BRUSSELS (Reuters) - European Union countries are hunting for alternatives to an EU plan to use a carbon market reserve to help finance their exit from Russian gas, as some fear the proposal would undermine the bloc's main climate change policy.

As part of its aim to end Europe's reliance on Russian gas this decade, the European Commission has said countries could raise 20 billion euros for new energy investments by selling CO2 permits stored in the EU carbon market's "market stability reserve".

The proposal ran in to resistance from some countries who said opening up the reserve would undermine the EU's carbon market and depress the carbon price - making it cheaper for power plants and industries to pollute.

EU countries are negotiating the proposal, and plan to largely rewrite the EU's idea. A draft of their latest negotiations text, seen by Reuters, would use CO2 permits from the reserve to raise only 4 billion euros.

Instead, the other 16 billion euros would come from an EU Innovation Fund - an existing pot of carbon market revenue that is currently spent on breakthrough green technologies.

Denmark had previously suggested using this fund to raise the cash, while the Netherlands proposed combining this fund with proceeds from CO2 permit sales held earlier than planned.

One EU country diplomat said there was consensus among countries to avoid using the ETS reserve "as a cash cow", but that an alternative deal had not yet been struck. Diplomats will discuss the latest proposal next week and are aiming for an early October deal.

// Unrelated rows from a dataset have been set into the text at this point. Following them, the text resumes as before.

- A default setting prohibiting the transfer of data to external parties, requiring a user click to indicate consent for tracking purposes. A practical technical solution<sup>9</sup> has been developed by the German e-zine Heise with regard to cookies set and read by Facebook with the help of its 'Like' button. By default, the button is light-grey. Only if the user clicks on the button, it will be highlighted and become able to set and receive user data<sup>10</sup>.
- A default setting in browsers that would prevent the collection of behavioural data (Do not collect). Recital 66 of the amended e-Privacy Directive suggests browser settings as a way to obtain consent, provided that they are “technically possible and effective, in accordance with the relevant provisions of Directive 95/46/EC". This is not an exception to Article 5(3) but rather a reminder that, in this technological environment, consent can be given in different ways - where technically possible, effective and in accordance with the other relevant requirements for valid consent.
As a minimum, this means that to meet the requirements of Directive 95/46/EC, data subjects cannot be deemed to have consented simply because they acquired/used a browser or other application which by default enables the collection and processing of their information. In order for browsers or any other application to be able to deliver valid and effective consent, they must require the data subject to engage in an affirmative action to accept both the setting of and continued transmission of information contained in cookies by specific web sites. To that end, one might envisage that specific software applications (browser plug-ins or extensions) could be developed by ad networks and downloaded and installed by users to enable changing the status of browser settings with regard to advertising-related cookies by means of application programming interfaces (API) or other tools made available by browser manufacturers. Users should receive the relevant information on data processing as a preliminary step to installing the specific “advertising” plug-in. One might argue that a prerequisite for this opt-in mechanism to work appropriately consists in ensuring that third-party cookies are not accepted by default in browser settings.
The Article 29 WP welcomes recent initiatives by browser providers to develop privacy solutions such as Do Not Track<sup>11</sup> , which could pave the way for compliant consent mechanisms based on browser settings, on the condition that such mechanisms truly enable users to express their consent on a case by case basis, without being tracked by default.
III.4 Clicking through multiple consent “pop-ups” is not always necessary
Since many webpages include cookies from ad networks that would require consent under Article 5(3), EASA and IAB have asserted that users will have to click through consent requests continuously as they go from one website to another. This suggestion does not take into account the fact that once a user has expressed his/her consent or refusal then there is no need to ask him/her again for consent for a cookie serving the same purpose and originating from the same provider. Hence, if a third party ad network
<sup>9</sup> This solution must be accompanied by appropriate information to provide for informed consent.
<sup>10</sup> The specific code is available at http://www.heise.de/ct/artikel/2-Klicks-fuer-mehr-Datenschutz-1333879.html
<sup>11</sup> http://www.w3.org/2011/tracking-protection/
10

France also weighed into the debate this week, with a paper that advocated pulling forward auctions of ETS permits to raise the cash.

Brussels' original proposal risked "eroding the ETS market’s integrity and credibility," said the French paper, seen by Reuters.

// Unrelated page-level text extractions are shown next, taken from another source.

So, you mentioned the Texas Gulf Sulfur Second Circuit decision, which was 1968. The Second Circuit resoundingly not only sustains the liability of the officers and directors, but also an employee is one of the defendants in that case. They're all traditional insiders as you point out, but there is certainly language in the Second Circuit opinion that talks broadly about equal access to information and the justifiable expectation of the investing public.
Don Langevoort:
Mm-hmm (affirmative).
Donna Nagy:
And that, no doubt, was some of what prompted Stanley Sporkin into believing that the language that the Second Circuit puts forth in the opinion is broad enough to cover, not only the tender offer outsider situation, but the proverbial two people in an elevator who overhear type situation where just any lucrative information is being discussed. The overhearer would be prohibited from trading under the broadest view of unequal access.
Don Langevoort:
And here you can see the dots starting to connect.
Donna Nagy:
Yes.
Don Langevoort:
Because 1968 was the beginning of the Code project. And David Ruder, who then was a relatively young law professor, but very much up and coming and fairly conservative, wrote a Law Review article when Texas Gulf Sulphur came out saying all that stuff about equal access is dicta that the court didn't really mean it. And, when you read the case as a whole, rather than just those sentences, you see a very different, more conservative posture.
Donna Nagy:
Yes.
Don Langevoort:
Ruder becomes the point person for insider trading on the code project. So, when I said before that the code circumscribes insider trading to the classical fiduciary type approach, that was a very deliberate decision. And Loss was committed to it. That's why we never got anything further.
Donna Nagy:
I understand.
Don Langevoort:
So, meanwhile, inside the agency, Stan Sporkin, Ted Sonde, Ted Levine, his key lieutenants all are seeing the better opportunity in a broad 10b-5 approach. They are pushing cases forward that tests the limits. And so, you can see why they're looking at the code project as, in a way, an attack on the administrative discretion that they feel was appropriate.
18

© Reuters. FILE PHOTO: European Union flags flutter outside the EU Commission headquarters in Brussels, Belgium, June 17, 2022. REUTERS/Yves Herman

The EU carbon market reserve launched in 2019 to tackle a problem of oversupply that had weighed on ETS prices for years. Since then, carbon permit prices have surged.

The Commission had said any surplus caused in the carbon market by its proposal would be re-absorbed by the reserve in future years.